Demir Özlü - Bir Beyoğlu Düşü

Bir Beyoğlu Düşü - Berlin'de Sanrı - Kanallar 


Sadece Bir Beyoğlu Düşü'nü okudum, o yüzden inceleme ya da yorum o kitaba aittir. Kitabın eski baskılarını siteye eklettirme gereği hissetmedim. Metin T. ile olan bir konuşmamızda, anı ile anlatı arasındaki farka örnek vermek için bu kitabı önermişti. Deniz Özlü'nün (Tezer Özlü' nin abisi) bu kitapları anlatı olarak geçiyor. Gerçekten de yazar o dönemki yaşamını, üstüne bin katarak, hayallerini, fantezilerini ve duygularını da ekleyerek, Güney Amerika romanlarından alışık olduğumuz büyülü gerçeklik içinde anlatıyor ve türün ismi de anlatı oluyor.
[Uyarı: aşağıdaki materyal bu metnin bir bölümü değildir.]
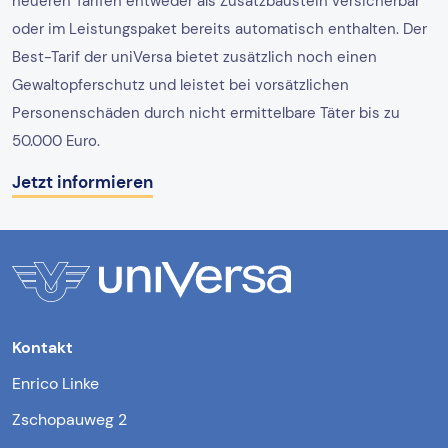
neueren Tarifen entweder als Zusatzbaustein versicherbar
oder im Leistungspaket bereits automatisch enthalten. Der
Best-Tarif der uniVersa bietet zusätzlich noch einen
Gewaltopferschutz und leistet bei vorsätzlichen
Personenschäden durch nicht ermittelbare Täter bis zu
50.000 Euro.
Jetzt informieren
Kontakt
Enrico Linke
Zschopauweg 2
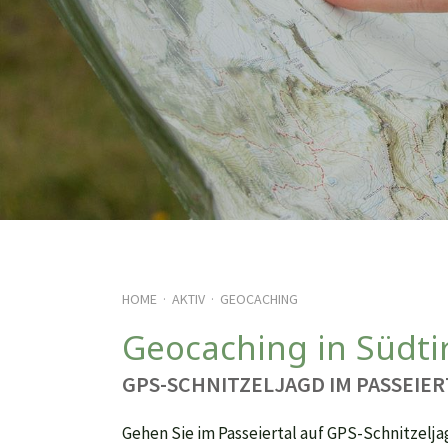
HOME
AKTIV
GEOCACHING
·
·
Geocaching in Südti
GPS-SCHNITZELJAGD IM PASSEIER
Gehen Sie im Passeiertal auf GPS-Schnitzelja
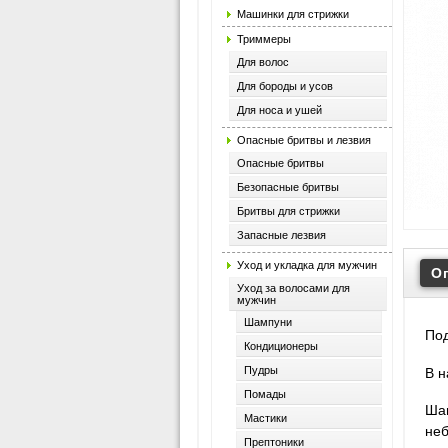
Машинки для стрижки
Триммеры
Для волос
Для бороды и усов
Для носа и ушей
Опасные бритвы и лезвия
Опасные бритвы
Безопасные бритвы
Бритвы для стрижки
Запасные лезвия
Уход и укладка для мужчин
О
Уход за волосами для
мужчин
Шампуни
Под
Кондиционеры
Пудры
В н
Помады
Шам
Мастики
неб
Прептоники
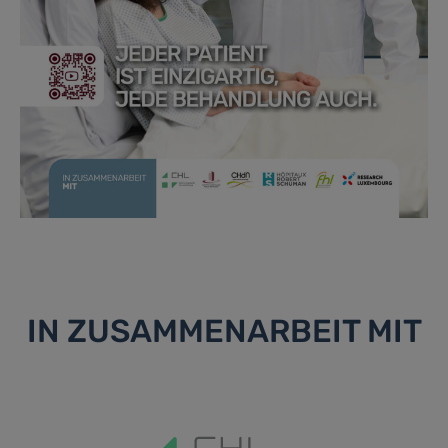
IN ZUSAMMENARBEIT MIT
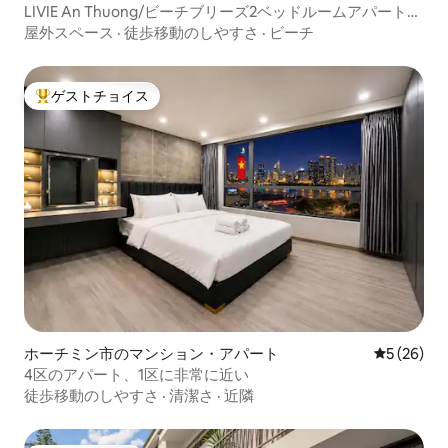
LIVIE An Thuong/ビーチブリーズ2ベッドルームアパートメ
ント
屋外スペース
·
徒歩移動のしやすさ
·
ビーチ
ゲストチョイス
大好評のゲストチョイスです。
ホーチミン市のマンション・アパート
レビュー2
5 (26)
4区のアパート、1区に非常に近い
徒歩移動のしやすさ
·
清潔さ
·
近隣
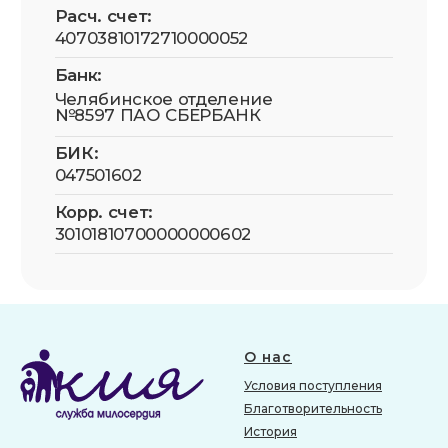
О нас
Условия поступления
Благотворительность
История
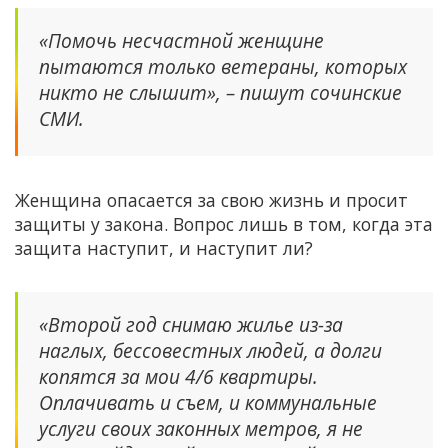
«Помочь несчастной женщине
пытаются только ветераны, которых
никто не слышит», – пишут сочинские
СМИ.
Женщина опасается за свою жизнь и просит
защиты у закона. Вопрос лишь в том, когда эта
защита наступит, и наступит ли?
«Второй год снимаю жилье из-за
наглых, бессовестных людей, а долги
копятся за мои 4/6 квартиры.
Оплачивать и съем, и коммунальные
услуги своих законных метров, я не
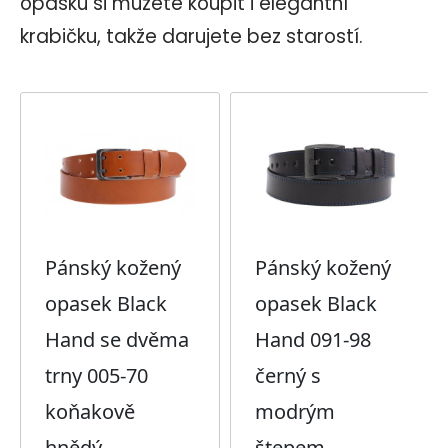
opasku si můžete koupit i elegantní
krabičku,
takže darujete bez starostí.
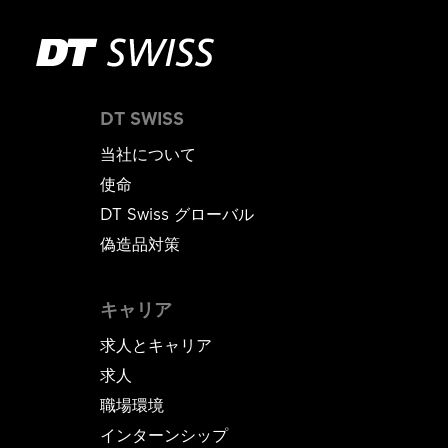
DT SWISS
当社について
使命
DT Swiss グローバル
偽造品対策
キャリア
求人とキャリア
求人
職場環境
インターンシップ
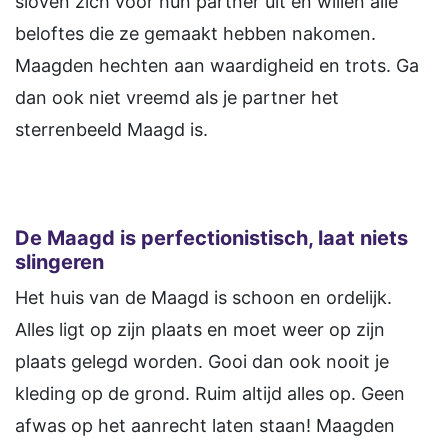
sloven zich voor hun partner uit en willen alle
beloftes die ze gemaakt hebben nakomen.
Maagden hechten aan waardigheid en trots. Ga
dan ook niet vreemd als je partner het
sterrenbeeld Maagd is.
De Maagd is perfectionistisch, laat niets
slingeren
Het huis van de Maagd is schoon en ordelijk.
Alles ligt op zijn plaats en moet weer op zijn
plaats gelegd worden. Gooi dan ook nooit je
kleding op de grond. Ruim altijd alles op. Geen
afwas op het aanrecht laten staan! Maagden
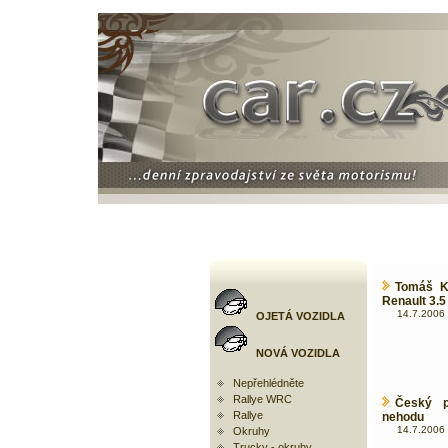
Tomáš Ko
Renault 3.5
14.7.2006 
OJETÁ VOZIDLA
NOVÁ VOZIDLA
Nepřehlédněte
Rallye WRC
Český p
Rallye
nehodu
14.7.2006 
Okruhy
Trucky - okruhy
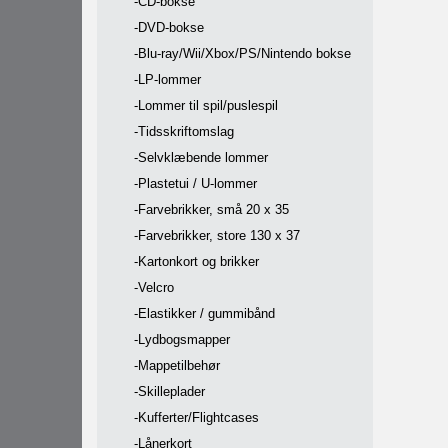
-CD-bokse
-DVD-bokse
-Blu-ray/Wii/Xbox/PS/Nintendo bokse
-LP-lommer
-Lommer til spil/puslespil
-Tidsskriftomslag
-Selvklæbende lommer
-Plastetui / U-lommer
-Farvebrikker, små 20 x 35
-Farvebrikker, store 130 x 37
-Kartonkort og brikker
-Velcro
-Elastikker / gummibånd
-Lydbogsmapper
-Mappetilbehør
-Skilleplader
-Kufferter/Flightcases
-Lånerkort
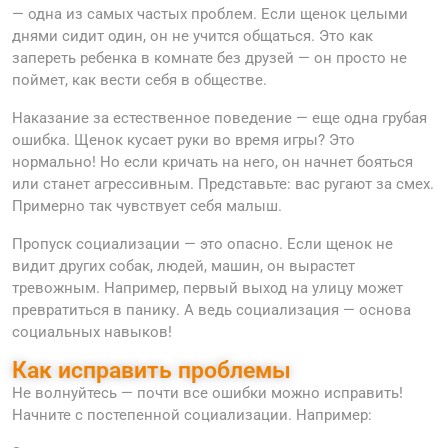
— одна из самых частых проблем. Если щенок целыми
днями сидит один, он не учится общаться. Это как
запереть ребенка в комнате без друзей — он просто не
поймет, как вести себя в обществе.
Наказание за естественное поведение — еще одна грубая
ошибка. Щенок кусает руки во время игры? Это
нормально! Но если кричать на него, он начнет бояться
или станет агрессивным. Представьте: вас ругают за смех.
Примерно так чувствует себя малыш.
Пропуск социализации — это опасно. Если щенок не
видит других собак, людей, машин, он вырастет
тревожным. Например, первый выход на улицу может
превратиться в панику. А ведь социализация — основа
социальных навыков!
Как исправить проблемы
Не волнуйтесь — почти все ошибки можно исправить!
Начните с постепенной социализации. Например:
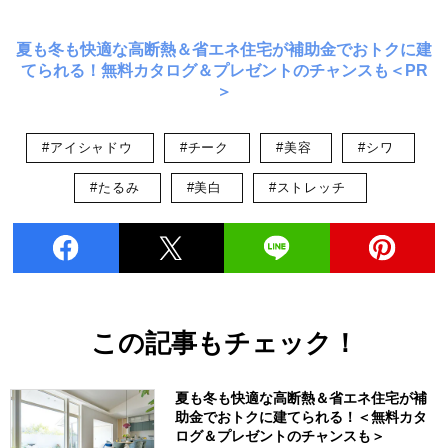
夏も冬も快適な高断熱＆省エネ住宅が補助金でおトクに建
てられる！無料カタログ＆プレゼントのチャンスも＜PR
＞
#アイシャドウ
#チーク
#美容
#シワ
#たるみ
#美白
#ストレッチ
この記事もチェック！
夏も冬も快適な高断熱＆省エネ住宅が補
助金でおトクに建てられる！＜無料カタ
ログ＆プレゼントのチャンスも＞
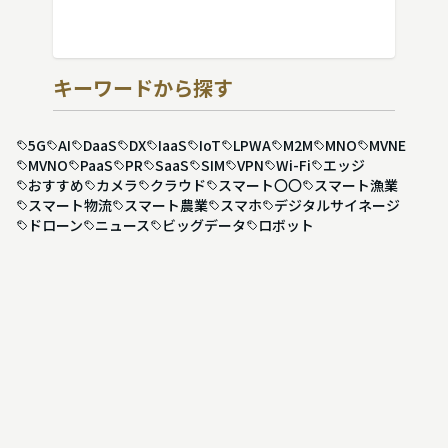
キーワードから探す
5G
AI
DaaS
DX
IaaS
IoT
LPWA
M2M
MNO
MVNE
MVNO
PaaS
PR
SaaS
SIM
VPN
Wi-Fi
エッジ
おすすめ
カメラ
クラウド
スマート〇〇
スマート漁業
スマート物流
スマート農業
スマホ
デジタルサイネージ
ドローン
ニュース
ビッグデータ
ロボット
運営会社
事業内容
お問い合わせ
プライバシーポリシー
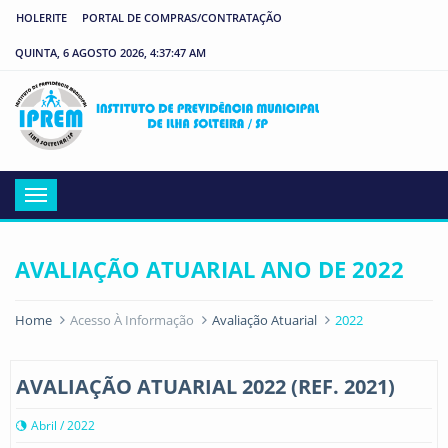
HOLERITE
PORTAL DE COMPRAS/CONTRATAÇÃO
QUINTA, 6 AGOSTO 2026, 4:37:47 AM
IP
Menu
AVALIAÇÃO ATUARIAL ANO DE 2022
Home
Acesso À Informação
Avaliação Atuarial
2022
AVALIAÇÃO ATUARIAL 2022 (REF. 2021)
Abril / 2022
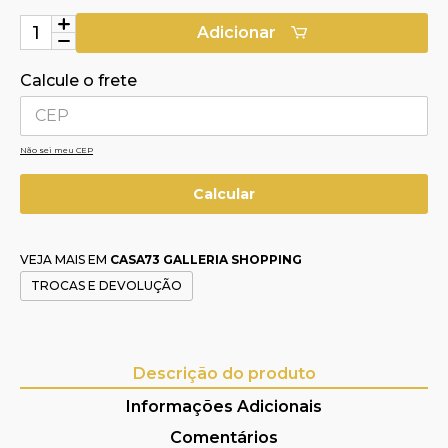
Adicionar
Calcule o frete
Não sei meu CEP
VEJA MAIS EM
CASA73 GALLERIA SHOPPING
TROCAS E DEVOLUÇÃO
Descrição do produto
Informações Adicionais
Comentários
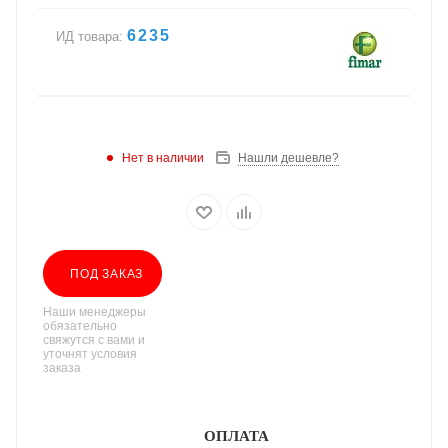
6235
ИД товара:
Нет в наличии
Нашли дешевле?
ПОД ЗАКАЗ
Наши менеджеры
обязательно
свяжутся с вами и
уточнят условия
заказа
ОПЛАТА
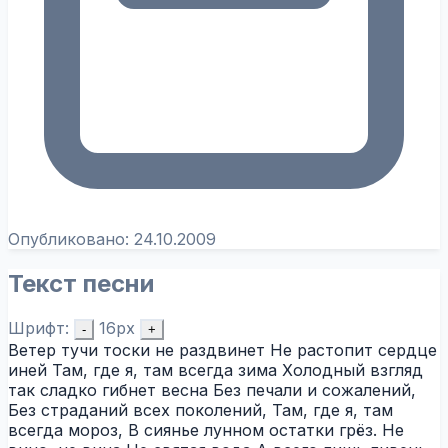
Опубликовано:
24.10.2009
Текст песни
Шрифт:
16px
-
+
Ветер тучи тоски не раздвинет Не растопит сердце
иней Там, где я, там всегда зима Холодный взгляд
так сладко гибнет весна Без печали и сожалений,
Без страданий всех поколений, Там, где я, там
всегда мороз, В сиянье лунном остатки грёз. Не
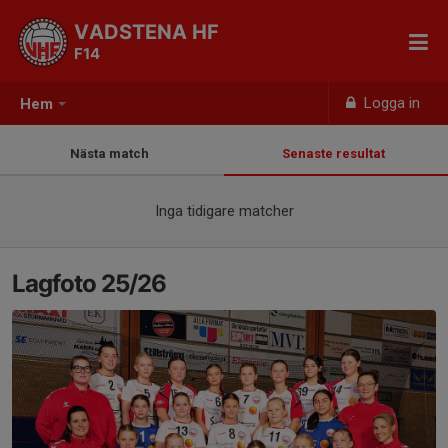
VADSTENA HF
F14
Logga in
Hem
Nästa match
Senaste resultat
Inga tidigare matcher
Lagfoto 25/26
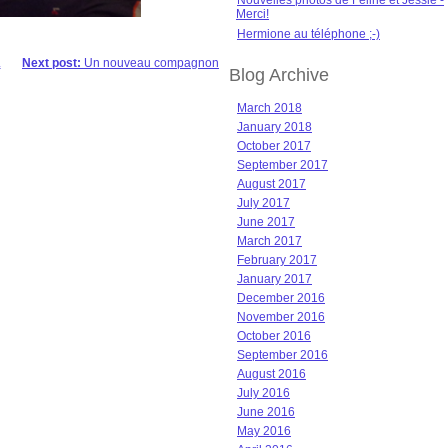
Nouvelles photos de Féline et Jessie -
Merci!
Hermione au téléphone ;-)
.
Next post:
Un nouveau compagnon
Blog Archive
March 2018
January 2018
October 2017
September 2017
August 2017
July 2017
June 2017
March 2017
February 2017
January 2017
December 2016
November 2016
October 2016
September 2016
August 2016
July 2016
June 2016
May 2016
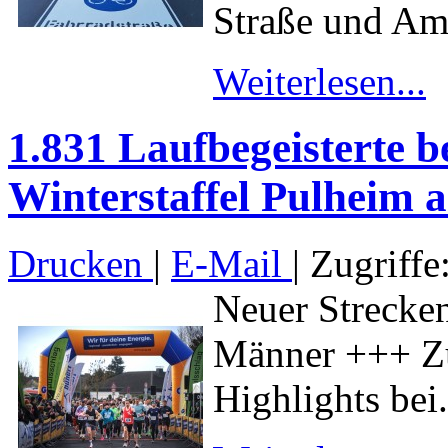
Straße und Am.
Weiterlesen...
1.831 Laufbegeisterte b
Winterstaffel Pulheim 
Drucken
|
E-Mail
| Zugriffe
Neuer Strecke
Männer +++ Zus
Highlights bei.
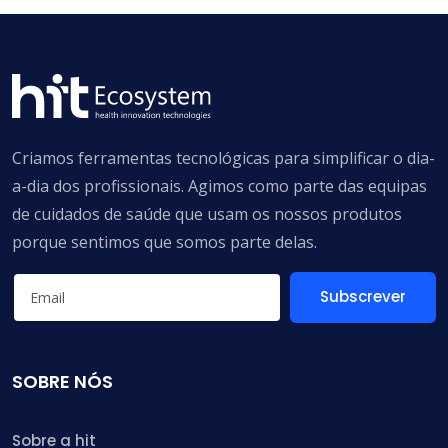
Criamos ferramentas tecnológicas para simplificar o dia-
a-dia dos profissionais. Agimos como parte das equipas
de cuidados de saúde que usam os nossos produtos
porque sentimos que somos parte delas.
Subscrever
SOBRE NÓS
Sobre a hit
Bir Beyoğlu düşü bu kitap gerçekten de. Çoğunlukla Karaköy, Tünel, Galatasaray civarlarında geçiyor. Ben "Hayallerim, Aşkım ve Sen" filmini hayal meyal hatırlıyorum, ama o filmdeki, sepya tonlu senaryo kısımları bu kitaptan alınmış. Gerçekten de kitabı okuduğunuzda o sepya tonunu, eski İstanbul havasını hissedebiliyorsunuz. Dört bölümden oluşuyor anlatı, başlarda İstanbul'a gelip tünel çıkışında bir oda kiralayan bir gencin, Demir Özlü'nün yumuşak kaleminden Beyoğlu' nu dinliyoruz. Kasımpaşa'daki kışladaki kalk borusunu. tramvayların raylar üzerinde çıkardıkları o sesi, çan seslerini, sokak gürültülerini yaşıyoruz. Yavaş yavaş platonik ve tutkulu bir aşk hikayesine dönüyor sonra anlatı. Beyoğlu o eski ihtişamıyla hep baş rolde ama. Hayal ve gerçeğin karıştığı bir şekilde de sona eriyor hikaye. Aslında İstanbul'da, Beyoğlu'nda okumak gerek bu anlatıyı, kitaptaki havaya tam anlamıyla girmek için, sonra da Atıf Yılmaz'ın filmini izlemek. Neyse, iyi perşembeler herkese.